Hannah Peck wonders why Madonna thinks comparing anything to a virgin being “touched for the thirty-first time” is an effective example of simile.

Puritan XXIII contributor Hannah Peck answers some questions regarding the composition of her poem “Principles,” what she’s been reading lately, and how mishearing vocals might accidentally inspire her.

Town Crier: Does your poem have an interesting origin story/compositional history you’d like to share? This could include interesting factoids or bits of research that informed the work.

Hannah Peck: “Principles” is partially a reaction to a kind of thinking that I really hate. I’d call it aggressive rationality or derisive atheism or totalitarian common sense or something like that. Richard Dawkins and Penn Jillette types. A very robust framework that denies the existence of everything outside itself, and in so doing, damages much of what is outside itself.

The title is short for A Treatise Concerning the Principles of Human Knowledge, by George Berkeley, who appears at the end of the poem. He believed we’re nothing more than ideas in God’s mind and he tried to prove it using reason! I think that’s pretty endearing.

TC : Tell us the best thing you’ve read lately, or a poet you’re jealous of, or a poem you wish you wrote. 

HP : I’ve been enjoying Need Machine by Andrew Faulkner. Anne Carson’s Red Doc is the first thing I’m going to read when this semester ends. And I hope this doesn’t come across as too much of an ass-kiss, but I just read some of Mat Laporte’s poems in COUGH and really, really liked them.

I don’t often wish I’d written someone else’s poem, but I do often wish I’d written someone else’s line or phrase. This happens consistently with Karen Solie. For example, “the weighted moment buckling into consequence.” Agh, it kills me.

TC : Did music lyrics have anything to do with the piece we’re publishing? Were any particular lyrics important to you in your development as a writer? Is there any recent lyricist you’ve been digging, and why? Is there any piece of writing, by you or someone else, that you would like see turned into a song? Why?

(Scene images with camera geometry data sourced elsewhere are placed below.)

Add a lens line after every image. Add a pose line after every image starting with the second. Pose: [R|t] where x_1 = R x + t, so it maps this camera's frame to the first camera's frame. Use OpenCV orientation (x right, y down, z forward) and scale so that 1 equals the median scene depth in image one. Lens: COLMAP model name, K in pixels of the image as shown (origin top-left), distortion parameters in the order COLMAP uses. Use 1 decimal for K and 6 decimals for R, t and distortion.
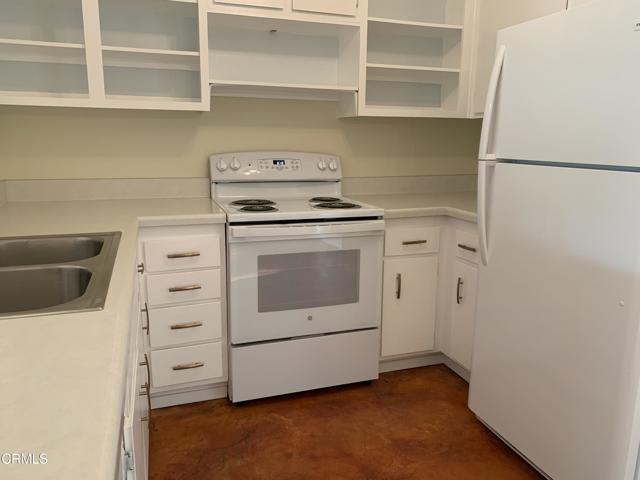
lens RADIAL K [[484.8, 0, 320.1], [0, 484.8, 236.1], [0, 0, 1]] dist [0.058173, -0.098104]
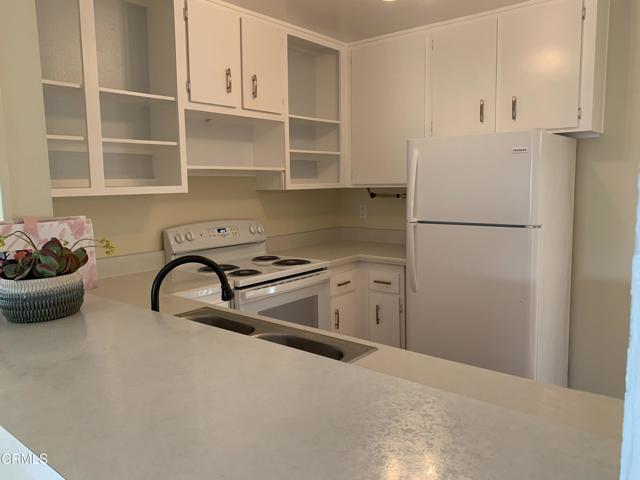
lens RADIAL K [[484.8, 0, 320.1], [0, 484.8, 236.1], [0, 0, 1]] dist [0.058173, -0.098104]
pose [[0.853538, -0.081902, 0.514554, -0.538110], [0.126117, 0.990677, -0.051514, -0.056514], [-0.505537, 0.108863, 0.855909, -0.109633]]
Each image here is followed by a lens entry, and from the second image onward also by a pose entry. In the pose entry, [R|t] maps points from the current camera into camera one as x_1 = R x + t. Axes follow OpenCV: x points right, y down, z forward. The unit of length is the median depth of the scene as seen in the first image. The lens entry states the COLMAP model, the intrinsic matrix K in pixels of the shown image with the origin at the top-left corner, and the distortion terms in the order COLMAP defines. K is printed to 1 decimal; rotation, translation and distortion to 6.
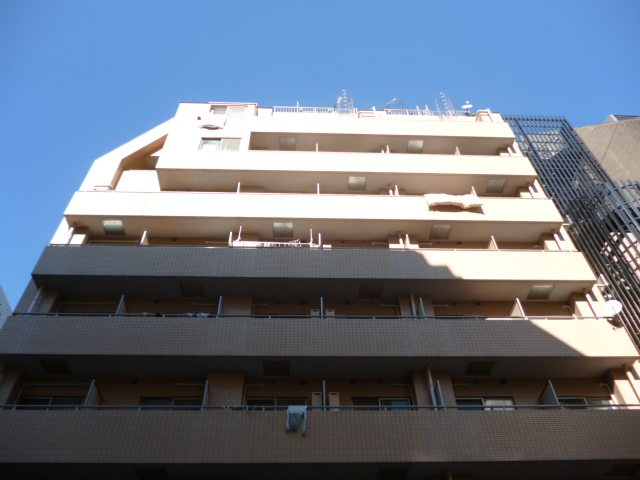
lens RADIAL K [[538.9, 0, 320.0], [0, 538.9, 240.0], [0, 0, 1]] dist [-0.023077, -0.003919]
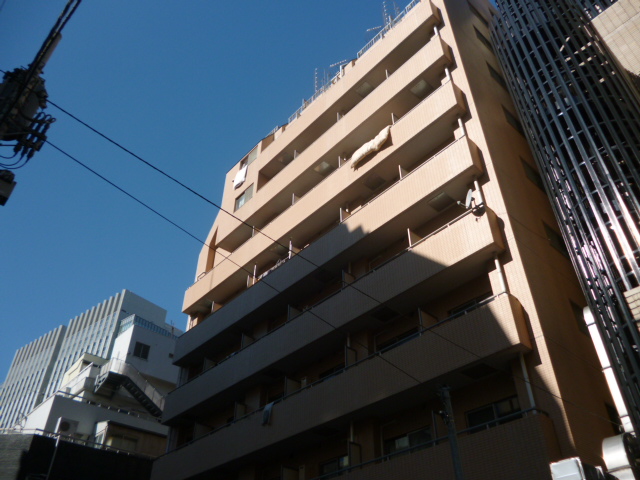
lens RADIAL K [[539.9, 0, 320.3], [0, 539.9, 175.4], [0, 0, 1]] dist [-0.015769, -0.005499]
pose [[0.607311, -0.519489, -0.601086, 0.827101], [0.592447, 0.800222, -0.093009, 0.016185], [0.529320, -0.299626, 0.793754, 0.052209]]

HP : Although not ‘recent’ in the least, I’ve been listening to Emmylou Harris’s album, Wrecking Ball, on loop. Her songs are often explicitly Christian (which isn’t my bag) but I feel like she infuses enough mysticism or amorphous spirituality into her music that it becomes completely magical. Hers is the sweetest heartbreak. Yum.

What I really like about song lyrics is the fact that I don’t pay attention to them. I often have trouble hearing what a vocalist is singing, or I just kind of zone out and only pick up on a few words here and there. When I do hear some lyrics that I really love, it usually turns out that I’ve misheard them. Which is exciting because it means the words are mine! Accidental creation. This has happened a few times with the New Pornographers and TV on the Radio, and those lines will often become part of a poem.

I’d love for I Ask My Mother To Sing by Li-Young Lee to be turned into a song. Though many of his poems would make great songs, now that I think about it. His imagery is beautiful, very careful. Hm. Maybe I’ll grab a guitar and give it a shot.